No seu vasto programa de celebração de aniversário, o Trindade mostrou um filme que se destacou pela precisão do momento em que foi exibido. Esse filme é “Morada”, da realizadora Eva Ângelo, que durante os últimos dez anos andou a mapear as várias vidas do cinema no Porto, cruzando estas com as de várias mulheres cinéfilas. Eva descobriu-as na UATIP (Universidade do Autodidacta e da Terceira Idade do Porto), onde se tinham inscrito na disciplina de cinema.

O filme começa por apresentá-las, ou melhor, por criar o cenário para que elas se apresentem. Elas próprias decidem o plano com que querem ser filmadas. Uma ideia que, mais do que generosidade, revela a intenção de uma obra coletiva. Ideia que é sublinhada, mais tarde no filme, quando as mulheres veem as suas entrevistas e as comentam. Entre um momento e outro, dá-se lugar às histórias. Fala-se dos filmes da infância, do hábito de ir ao cinema quase diariamente e das sessões subversivas do cineclube, com a PIDE à espreita do outro lado da rua. Fala-se também dos muitos sonhos por cumprir.

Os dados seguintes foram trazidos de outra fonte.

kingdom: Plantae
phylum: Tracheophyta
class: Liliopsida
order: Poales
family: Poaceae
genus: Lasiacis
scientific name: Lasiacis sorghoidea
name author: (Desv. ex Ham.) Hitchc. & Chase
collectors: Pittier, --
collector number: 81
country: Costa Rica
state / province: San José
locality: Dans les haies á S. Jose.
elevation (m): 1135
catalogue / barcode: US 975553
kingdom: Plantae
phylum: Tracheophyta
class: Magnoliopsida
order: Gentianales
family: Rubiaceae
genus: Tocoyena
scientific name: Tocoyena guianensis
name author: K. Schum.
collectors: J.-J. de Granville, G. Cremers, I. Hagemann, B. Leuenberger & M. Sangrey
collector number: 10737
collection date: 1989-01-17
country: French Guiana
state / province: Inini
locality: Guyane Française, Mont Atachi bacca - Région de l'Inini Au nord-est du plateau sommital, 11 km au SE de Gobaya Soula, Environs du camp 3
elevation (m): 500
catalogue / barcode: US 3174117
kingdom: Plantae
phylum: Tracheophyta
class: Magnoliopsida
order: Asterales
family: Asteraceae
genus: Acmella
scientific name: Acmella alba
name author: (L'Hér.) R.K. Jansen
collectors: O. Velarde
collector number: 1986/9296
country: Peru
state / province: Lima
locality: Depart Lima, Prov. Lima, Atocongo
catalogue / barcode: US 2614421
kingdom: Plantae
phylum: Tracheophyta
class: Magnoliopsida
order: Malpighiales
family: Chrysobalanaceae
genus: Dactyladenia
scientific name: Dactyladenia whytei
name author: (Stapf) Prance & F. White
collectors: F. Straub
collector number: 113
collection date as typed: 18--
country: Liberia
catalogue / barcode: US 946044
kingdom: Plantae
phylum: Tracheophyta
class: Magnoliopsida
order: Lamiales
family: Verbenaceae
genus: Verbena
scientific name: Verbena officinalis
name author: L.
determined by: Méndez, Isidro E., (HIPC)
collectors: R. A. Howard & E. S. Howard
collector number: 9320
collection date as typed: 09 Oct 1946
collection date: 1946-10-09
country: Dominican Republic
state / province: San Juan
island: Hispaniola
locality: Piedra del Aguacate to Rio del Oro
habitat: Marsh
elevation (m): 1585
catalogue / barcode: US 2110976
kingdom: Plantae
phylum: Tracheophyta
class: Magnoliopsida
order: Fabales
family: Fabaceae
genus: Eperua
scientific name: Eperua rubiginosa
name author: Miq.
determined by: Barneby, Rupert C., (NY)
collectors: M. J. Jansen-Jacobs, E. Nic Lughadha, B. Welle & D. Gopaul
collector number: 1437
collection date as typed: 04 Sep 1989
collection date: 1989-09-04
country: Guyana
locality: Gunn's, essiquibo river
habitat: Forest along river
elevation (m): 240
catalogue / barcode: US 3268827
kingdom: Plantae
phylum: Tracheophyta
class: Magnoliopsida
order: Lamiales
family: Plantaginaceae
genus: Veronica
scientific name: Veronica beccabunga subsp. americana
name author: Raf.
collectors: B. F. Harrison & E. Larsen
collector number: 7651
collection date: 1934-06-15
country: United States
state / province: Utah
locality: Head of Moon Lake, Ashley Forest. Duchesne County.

Mas tudo isto enquanto se conta a história do cinema na cidade, desde o barracão na Rotunda da Boavista às grandes salas como o Águia D’Ouro ou o Batalha, passando pelas salas-estúdio dos anos 1970 e 80 até ao encerramento paulatino de todas elas, com a abertura dos multiplex nos grandes centro comerciais. No ecrã, o mapa do cinema vai-se fazendo com planos das ruas onde existem ou existiam cinemas, das placas com os seus nomes e mesmo com imagens das estátuas de Juan Muñoz na Cordoaria, que aparecem como inesperados espectadores, que se contorcem, que riem como se assistissem a uma tragicomédia.

Que felicidade ver a minha cidade filmada assim, ensaiando ligações entre tempos e espaços, não impondo um olhar, mas direcionando-o para algo novo. Não pude deixar de me lembrar qual o último filme que vi em determinada sala, que caminhos percorri para ir a tal cinema ou a que aulas faltava porque não podia perder aquele filme.

“Morada” – produzido durante quase uma década – consegue fechar um ciclo, pois termina exatamente com o vislumbre da reabertura do Cinema Batalha. Fim de um ciclo, início de outro, que trará outras tantas histórias para serem contadas durante muitos anos.